THE MAIDSERVANT: I’d rather not say.
THE SA MAN: So. You’re not saying. That’s a laugh.
THE MAIDSERVANT: I know you won’t agree with me, Theo, so I’d sooner not give my reasons yet awhile.
THE SA MAN: Well, if you don’t trust me …
THE MAIDSERVANT: Of course I trust you.
THE SA MAN: So you want to give up having a joint savings account?
THE MAIDSERVANT: How can you say that? If I take out twenty marks I’ll still have ninety-seven marks left.
THE SA MAN: No need to do sums for my benefit. I know how much there is. I just think you’re wanting to break it off, probably because you’re flirting with someone else. Perhaps you’ll be wanting to check our statement too.
THE MAIDSERVANT: I’m not flirting with anyone else.
THE SA MAN: Then tell me what it’s for.
THE MAIDSERVANT: You don’t want to let me have it.
THE SA MAN: How am I to tell it isn’t for something wrong?
THE MAIDSERVANT: It’s not anything wrong, and if I didn’t need it I wouldn’t call for it, you must know that.

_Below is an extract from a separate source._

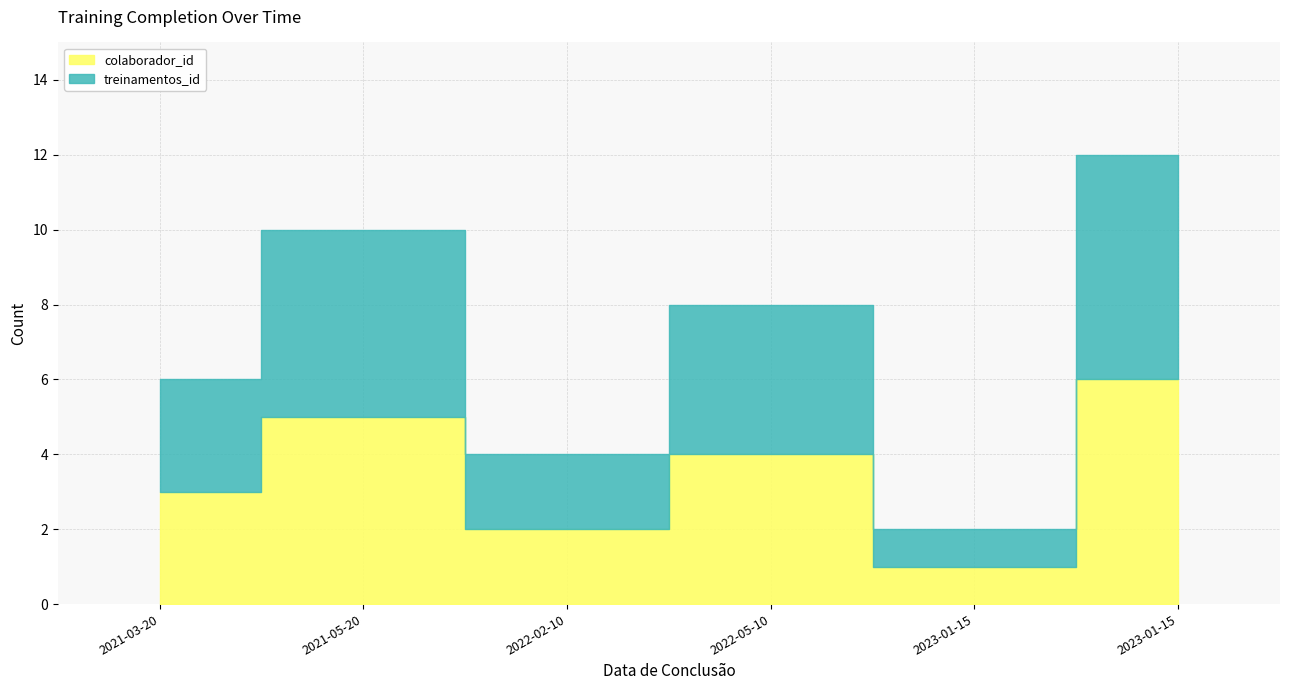

How many data points in colaborador_id are above 4?

2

THE SA MAN: I don’t know nothing. All I know is the whole business strikes me as rather fishy. Why should you suddenly need twenty marks? It’s quite a bit of money. You pregnant?
THE MAIDSERVANT: No.
THE SA MAN: Sure?
THE MAIDSERVANT: Yes.
THE SA MAN: If I thought for a minute you were planning anything illegal, if I caught a whiff of that kind of thing, I’d be down like a ton of bricks, let me tell you. You might just have heard that any interference with our burgeoning fruit is the worst crime you can commit. If the German people stopped multiplying itself it would be all up with our historic mission.
THE MAIDSERVANT: But Theo, I don’t know what you’re talking about. It’s nothing like that, I’d have told you if it was because you’d be involved too. But if that’s what you’re thinking then let me tell you. It’s just I want to help Frieda buy a winter coat.
THE SA MAN: And why can’t your sister buy her coats for herself?
THE MAIDSERVANT: How could she on her disability pension, it’s twenty-six marks eighty a month.